Authors: Warren Li, Melanie Kurimchak, and John Whitmer
https://doi.org/10.51388/20.500.12265/300
Abstract: The rapid integration of Artificial Intelligence into educational technology necessitates a rigorous approach to model evaluation, as the consequences of unchecked AI systems fall heavily on students, educators, and organizations. When AI tools are deployed to individualize learning, score student work, or generate feedback without robust assessment, they risk undermining learning outcomes, particularly for underresourced populations. This field note emphasizes that effective AI evaluation must be anchored in human judgment and established education measurement standards, specifically focusing on validity, reliability, and fairness. While edtech developers face increasing pressure to demonstrate the efficacy of their tools, many lack shared standards for evaluating AI outputs. This document provides a practical framework for assessing AI quality, synthesizing various approaches including human expert review, custom automated evaluation, and standardized benchmarks.As AI evaluation emerges as a top priority across the sector, adopting these structured, evidence-based practices is essential for building trustworthy educational tools that genuinely support teaching and learning, ultimately ensuring that technological innovation advances rather than hinders student success.

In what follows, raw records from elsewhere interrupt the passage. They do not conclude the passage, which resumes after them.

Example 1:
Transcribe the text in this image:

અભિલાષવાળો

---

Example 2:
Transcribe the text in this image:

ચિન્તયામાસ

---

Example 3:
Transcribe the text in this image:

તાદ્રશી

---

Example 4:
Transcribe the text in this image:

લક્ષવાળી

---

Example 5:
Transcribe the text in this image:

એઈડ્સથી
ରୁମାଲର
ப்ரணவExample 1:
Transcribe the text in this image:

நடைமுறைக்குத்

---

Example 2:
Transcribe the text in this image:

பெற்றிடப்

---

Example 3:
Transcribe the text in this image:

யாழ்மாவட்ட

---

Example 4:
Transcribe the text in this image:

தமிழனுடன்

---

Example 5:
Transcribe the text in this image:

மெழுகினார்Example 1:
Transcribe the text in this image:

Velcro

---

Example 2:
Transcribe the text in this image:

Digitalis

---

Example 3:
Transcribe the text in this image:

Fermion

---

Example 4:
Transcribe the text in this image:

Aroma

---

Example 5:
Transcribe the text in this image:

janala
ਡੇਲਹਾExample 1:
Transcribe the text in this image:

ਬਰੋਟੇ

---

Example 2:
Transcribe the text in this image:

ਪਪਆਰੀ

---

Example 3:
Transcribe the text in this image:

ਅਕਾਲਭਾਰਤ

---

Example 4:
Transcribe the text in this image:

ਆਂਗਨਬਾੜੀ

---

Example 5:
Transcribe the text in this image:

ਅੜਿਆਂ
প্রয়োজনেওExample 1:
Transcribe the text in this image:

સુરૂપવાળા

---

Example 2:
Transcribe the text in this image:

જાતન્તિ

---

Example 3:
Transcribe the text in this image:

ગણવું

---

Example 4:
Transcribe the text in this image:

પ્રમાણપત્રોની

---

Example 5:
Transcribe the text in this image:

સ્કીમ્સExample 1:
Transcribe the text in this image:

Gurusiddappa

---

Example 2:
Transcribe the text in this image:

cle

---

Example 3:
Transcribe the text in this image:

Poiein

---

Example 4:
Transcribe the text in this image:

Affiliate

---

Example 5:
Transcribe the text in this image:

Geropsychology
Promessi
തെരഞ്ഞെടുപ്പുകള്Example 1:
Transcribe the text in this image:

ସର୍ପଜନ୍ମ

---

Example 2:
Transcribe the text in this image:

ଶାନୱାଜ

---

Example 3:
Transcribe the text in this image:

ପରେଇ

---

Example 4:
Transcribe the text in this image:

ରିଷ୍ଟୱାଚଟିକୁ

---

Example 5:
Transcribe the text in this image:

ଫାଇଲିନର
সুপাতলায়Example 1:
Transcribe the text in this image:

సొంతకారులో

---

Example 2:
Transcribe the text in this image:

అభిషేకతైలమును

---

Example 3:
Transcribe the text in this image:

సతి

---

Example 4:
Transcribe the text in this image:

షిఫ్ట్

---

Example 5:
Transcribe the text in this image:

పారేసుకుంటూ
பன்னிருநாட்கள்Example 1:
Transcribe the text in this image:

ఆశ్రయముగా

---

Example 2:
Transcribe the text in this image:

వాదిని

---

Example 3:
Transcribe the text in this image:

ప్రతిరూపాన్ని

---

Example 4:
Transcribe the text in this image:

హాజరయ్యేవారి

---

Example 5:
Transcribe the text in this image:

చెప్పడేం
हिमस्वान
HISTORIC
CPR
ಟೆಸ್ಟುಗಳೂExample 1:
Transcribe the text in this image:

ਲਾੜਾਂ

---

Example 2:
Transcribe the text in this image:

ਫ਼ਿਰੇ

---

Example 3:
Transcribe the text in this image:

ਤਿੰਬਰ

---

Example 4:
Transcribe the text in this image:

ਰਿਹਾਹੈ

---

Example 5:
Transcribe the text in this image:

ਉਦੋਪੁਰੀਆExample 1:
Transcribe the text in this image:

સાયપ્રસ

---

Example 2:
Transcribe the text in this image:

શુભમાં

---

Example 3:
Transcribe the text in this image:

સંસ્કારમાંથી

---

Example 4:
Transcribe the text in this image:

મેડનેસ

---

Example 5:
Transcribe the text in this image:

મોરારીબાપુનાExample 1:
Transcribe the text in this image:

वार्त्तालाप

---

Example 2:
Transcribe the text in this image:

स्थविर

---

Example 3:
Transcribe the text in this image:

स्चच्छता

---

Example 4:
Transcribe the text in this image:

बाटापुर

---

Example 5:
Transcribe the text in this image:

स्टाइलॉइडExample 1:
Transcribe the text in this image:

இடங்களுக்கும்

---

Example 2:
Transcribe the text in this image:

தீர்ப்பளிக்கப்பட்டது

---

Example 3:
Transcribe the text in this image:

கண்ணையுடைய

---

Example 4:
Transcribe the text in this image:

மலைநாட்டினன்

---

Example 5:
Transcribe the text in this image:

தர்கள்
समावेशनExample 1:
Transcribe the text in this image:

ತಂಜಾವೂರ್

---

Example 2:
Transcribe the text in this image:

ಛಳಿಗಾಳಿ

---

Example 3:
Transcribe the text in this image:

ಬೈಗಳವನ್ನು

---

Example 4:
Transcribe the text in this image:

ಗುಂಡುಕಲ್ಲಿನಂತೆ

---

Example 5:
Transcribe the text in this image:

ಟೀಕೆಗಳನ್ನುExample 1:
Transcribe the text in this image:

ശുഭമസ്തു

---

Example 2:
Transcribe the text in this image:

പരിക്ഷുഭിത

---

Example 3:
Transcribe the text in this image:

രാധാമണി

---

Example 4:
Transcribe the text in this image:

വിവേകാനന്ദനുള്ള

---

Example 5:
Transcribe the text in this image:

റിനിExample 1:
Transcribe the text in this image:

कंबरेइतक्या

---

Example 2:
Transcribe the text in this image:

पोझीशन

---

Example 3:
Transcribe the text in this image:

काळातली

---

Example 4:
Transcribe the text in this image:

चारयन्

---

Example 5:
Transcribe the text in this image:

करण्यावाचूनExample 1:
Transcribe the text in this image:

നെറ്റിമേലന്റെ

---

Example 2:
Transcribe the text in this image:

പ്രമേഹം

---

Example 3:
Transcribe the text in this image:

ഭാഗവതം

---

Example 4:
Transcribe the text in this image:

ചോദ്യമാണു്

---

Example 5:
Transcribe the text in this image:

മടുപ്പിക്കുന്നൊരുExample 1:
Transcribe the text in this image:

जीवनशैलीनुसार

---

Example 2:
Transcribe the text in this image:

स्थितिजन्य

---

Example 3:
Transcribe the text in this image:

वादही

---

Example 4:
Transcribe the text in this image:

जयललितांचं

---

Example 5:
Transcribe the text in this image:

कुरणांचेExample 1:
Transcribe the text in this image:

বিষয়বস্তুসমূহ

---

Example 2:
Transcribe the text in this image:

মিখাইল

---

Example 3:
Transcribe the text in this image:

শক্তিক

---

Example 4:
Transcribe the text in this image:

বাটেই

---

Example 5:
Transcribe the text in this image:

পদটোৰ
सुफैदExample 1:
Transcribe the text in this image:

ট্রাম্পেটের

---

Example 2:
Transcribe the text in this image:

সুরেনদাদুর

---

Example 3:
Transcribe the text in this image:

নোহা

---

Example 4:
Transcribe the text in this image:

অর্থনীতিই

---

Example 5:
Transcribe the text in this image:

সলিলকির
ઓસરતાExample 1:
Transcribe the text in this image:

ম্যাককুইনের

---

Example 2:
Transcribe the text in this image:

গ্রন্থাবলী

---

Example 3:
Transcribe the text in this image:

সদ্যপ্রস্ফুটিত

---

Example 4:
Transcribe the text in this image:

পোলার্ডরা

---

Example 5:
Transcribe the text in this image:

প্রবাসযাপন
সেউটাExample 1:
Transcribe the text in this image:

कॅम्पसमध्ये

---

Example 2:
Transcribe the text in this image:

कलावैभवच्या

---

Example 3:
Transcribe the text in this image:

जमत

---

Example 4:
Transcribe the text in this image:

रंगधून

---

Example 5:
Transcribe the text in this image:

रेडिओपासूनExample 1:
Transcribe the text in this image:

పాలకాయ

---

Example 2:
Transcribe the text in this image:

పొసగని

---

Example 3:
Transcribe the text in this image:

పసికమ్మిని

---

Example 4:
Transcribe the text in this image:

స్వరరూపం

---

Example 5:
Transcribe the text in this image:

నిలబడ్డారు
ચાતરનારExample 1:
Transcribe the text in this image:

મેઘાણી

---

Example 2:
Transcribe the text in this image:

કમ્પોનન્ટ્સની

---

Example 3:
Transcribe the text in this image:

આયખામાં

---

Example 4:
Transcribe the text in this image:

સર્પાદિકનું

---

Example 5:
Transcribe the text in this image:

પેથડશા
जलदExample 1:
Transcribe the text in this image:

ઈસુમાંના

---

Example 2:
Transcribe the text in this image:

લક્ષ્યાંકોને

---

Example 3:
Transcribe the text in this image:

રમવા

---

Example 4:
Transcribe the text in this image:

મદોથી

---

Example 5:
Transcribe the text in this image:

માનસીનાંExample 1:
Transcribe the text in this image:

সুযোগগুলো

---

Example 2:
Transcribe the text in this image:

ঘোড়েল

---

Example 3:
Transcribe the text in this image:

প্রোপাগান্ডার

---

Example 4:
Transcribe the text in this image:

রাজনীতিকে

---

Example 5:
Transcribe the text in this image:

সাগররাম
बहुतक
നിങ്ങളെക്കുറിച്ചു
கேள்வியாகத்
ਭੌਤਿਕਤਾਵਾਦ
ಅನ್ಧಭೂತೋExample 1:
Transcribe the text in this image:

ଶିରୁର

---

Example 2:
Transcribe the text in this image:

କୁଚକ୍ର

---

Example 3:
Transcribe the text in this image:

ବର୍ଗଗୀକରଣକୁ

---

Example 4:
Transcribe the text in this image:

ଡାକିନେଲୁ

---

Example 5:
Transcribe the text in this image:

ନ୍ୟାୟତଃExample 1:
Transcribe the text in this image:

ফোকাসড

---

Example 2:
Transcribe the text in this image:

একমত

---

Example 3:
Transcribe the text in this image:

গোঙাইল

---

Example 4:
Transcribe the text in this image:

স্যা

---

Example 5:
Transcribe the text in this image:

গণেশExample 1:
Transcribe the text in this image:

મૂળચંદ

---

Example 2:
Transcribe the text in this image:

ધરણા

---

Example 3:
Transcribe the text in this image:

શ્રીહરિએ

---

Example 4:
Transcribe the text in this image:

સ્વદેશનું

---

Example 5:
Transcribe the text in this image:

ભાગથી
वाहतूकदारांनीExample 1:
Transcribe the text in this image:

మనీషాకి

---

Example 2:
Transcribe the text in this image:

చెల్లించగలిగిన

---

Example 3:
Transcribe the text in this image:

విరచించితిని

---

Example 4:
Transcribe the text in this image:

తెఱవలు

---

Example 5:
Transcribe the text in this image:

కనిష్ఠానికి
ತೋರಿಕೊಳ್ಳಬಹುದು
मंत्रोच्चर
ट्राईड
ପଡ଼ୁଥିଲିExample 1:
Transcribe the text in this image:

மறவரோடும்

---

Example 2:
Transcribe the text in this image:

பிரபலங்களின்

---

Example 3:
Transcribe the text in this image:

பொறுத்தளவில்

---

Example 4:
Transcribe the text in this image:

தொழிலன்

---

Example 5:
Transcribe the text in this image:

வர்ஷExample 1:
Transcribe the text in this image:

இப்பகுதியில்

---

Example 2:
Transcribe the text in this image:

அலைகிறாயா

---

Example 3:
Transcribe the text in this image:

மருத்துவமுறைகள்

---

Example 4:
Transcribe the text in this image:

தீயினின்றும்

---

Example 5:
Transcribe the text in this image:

Suggested Citation: Li, W., Kurimchak, M., & Whitmer, J. (2026). ATS Field Note: AI Model Evaluation. ATS
Hub Field Note Series. https://doi.org/10.51388/20.500.12265/300
This material was developed under The Institute of Education Sciences Award R305N250006 from the U.S. Department of Education. Any opinions, findings, conclusions, or recommendations are those of the authors and do not necessarily reflect the views of IES.